─── Supplied material
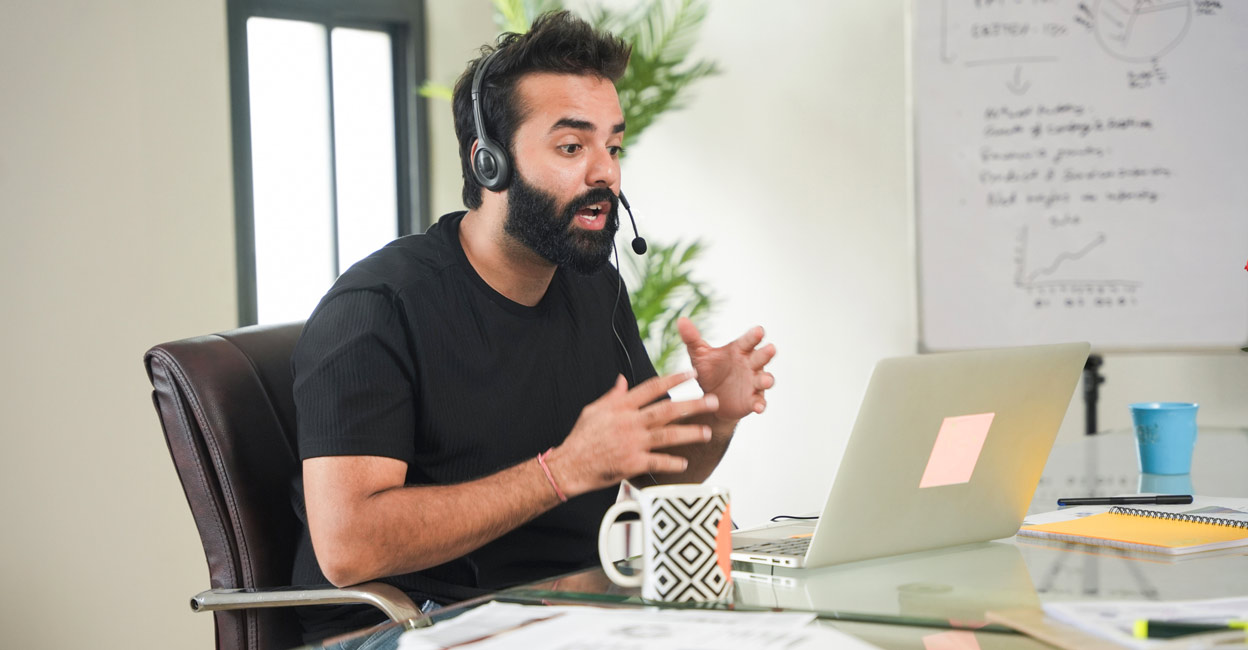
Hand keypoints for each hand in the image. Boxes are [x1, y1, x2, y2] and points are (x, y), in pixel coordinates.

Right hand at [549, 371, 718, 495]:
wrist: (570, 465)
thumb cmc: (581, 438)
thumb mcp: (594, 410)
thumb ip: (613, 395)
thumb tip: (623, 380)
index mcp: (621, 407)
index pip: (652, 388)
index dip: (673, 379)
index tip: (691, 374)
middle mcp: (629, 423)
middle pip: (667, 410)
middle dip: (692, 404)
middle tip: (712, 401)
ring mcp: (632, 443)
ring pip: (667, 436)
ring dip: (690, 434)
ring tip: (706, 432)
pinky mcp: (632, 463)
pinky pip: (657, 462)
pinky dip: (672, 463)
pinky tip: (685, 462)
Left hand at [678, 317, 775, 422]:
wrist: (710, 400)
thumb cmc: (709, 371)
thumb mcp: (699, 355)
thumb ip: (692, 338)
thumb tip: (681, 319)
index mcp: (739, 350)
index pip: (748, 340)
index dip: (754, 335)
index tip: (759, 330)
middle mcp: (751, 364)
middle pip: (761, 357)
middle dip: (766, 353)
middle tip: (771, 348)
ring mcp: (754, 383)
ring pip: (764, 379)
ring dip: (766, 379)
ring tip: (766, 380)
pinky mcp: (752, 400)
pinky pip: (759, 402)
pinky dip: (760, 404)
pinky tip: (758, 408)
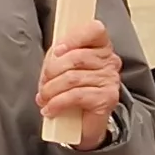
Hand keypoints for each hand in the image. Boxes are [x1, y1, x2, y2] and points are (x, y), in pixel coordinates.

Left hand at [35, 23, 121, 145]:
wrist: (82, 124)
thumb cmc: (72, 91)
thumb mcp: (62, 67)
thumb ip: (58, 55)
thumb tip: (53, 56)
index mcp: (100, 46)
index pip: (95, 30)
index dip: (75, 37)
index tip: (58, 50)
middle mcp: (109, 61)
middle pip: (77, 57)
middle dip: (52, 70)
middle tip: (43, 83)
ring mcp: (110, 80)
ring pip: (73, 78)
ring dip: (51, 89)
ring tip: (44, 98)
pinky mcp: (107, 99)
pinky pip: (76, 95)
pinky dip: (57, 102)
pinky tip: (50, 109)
──────
## Prompt
Would you retype every record above exactly, leaving out the pictures?

## Output below
Hand keypoints for each hand in the image. Boxes are [x1, y1, x2, y2] and points are (x, y), in pixel coordinates.

Right hand at [549, 371, 718, 495]:
wrist: (570, 465)
thumb cmc: (581, 438)
thumb mcp: (594, 410)
thumb ip: (613, 395)
thumb tip: (623, 380)
index mcp: (621, 407)
index pip: (652, 388)
index dip: (673, 379)
index tip: (691, 374)
middle mcp: (629, 423)
middle pip: (667, 410)
middle dip: (692, 404)
middle tip: (712, 401)
ring mcp: (632, 443)
ring pip: (667, 436)
ring dip: (690, 434)
ring tip: (706, 432)
pinky mcp: (632, 463)
pinky pip: (657, 462)
pinky dip: (672, 463)
pinky tip: (685, 462)
Left hand at [678, 317, 775, 422]:
wrist: (710, 400)
thumb cmc: (709, 371)
thumb mcp: (699, 355)
thumb ip: (692, 338)
thumb tip: (681, 319)
index mcp: (739, 350)
index pip: (748, 340)
index dip: (754, 335)
index tip: (759, 330)
middle mcp: (751, 364)
middle pip: (761, 357)
middle dip: (766, 353)
middle tip: (771, 348)
ring mcp: (754, 383)
ring pip: (764, 379)
ring dip: (766, 379)
ring tip: (766, 380)
pinky mcp: (752, 400)
pinky pip: (759, 402)
pinky dip: (760, 404)
pinky tip: (758, 408)
Hand keypoints for each hand in the image. Boxes are [x1, y1, x2, y2] and points are (x, y), in pixel coordinates.

Left hand at [35, 23, 121, 145]:
wrist: (82, 124)
thumb cmc: (72, 91)
thumb mcp: (62, 67)
thumb ip: (58, 55)
thumb tip: (53, 56)
index mcp: (100, 46)
index pip: (95, 30)
index dip: (75, 37)
index tip: (58, 50)
middle mcp: (109, 61)
middle pip: (77, 57)
middle dip: (52, 70)
middle tip: (43, 83)
ring mcp: (110, 80)
ring pip: (73, 78)
ring dip: (51, 89)
ring tip: (44, 98)
pinky mcp: (107, 99)
pinky pip: (76, 95)
pinky dip: (57, 102)
pinky tip: (50, 109)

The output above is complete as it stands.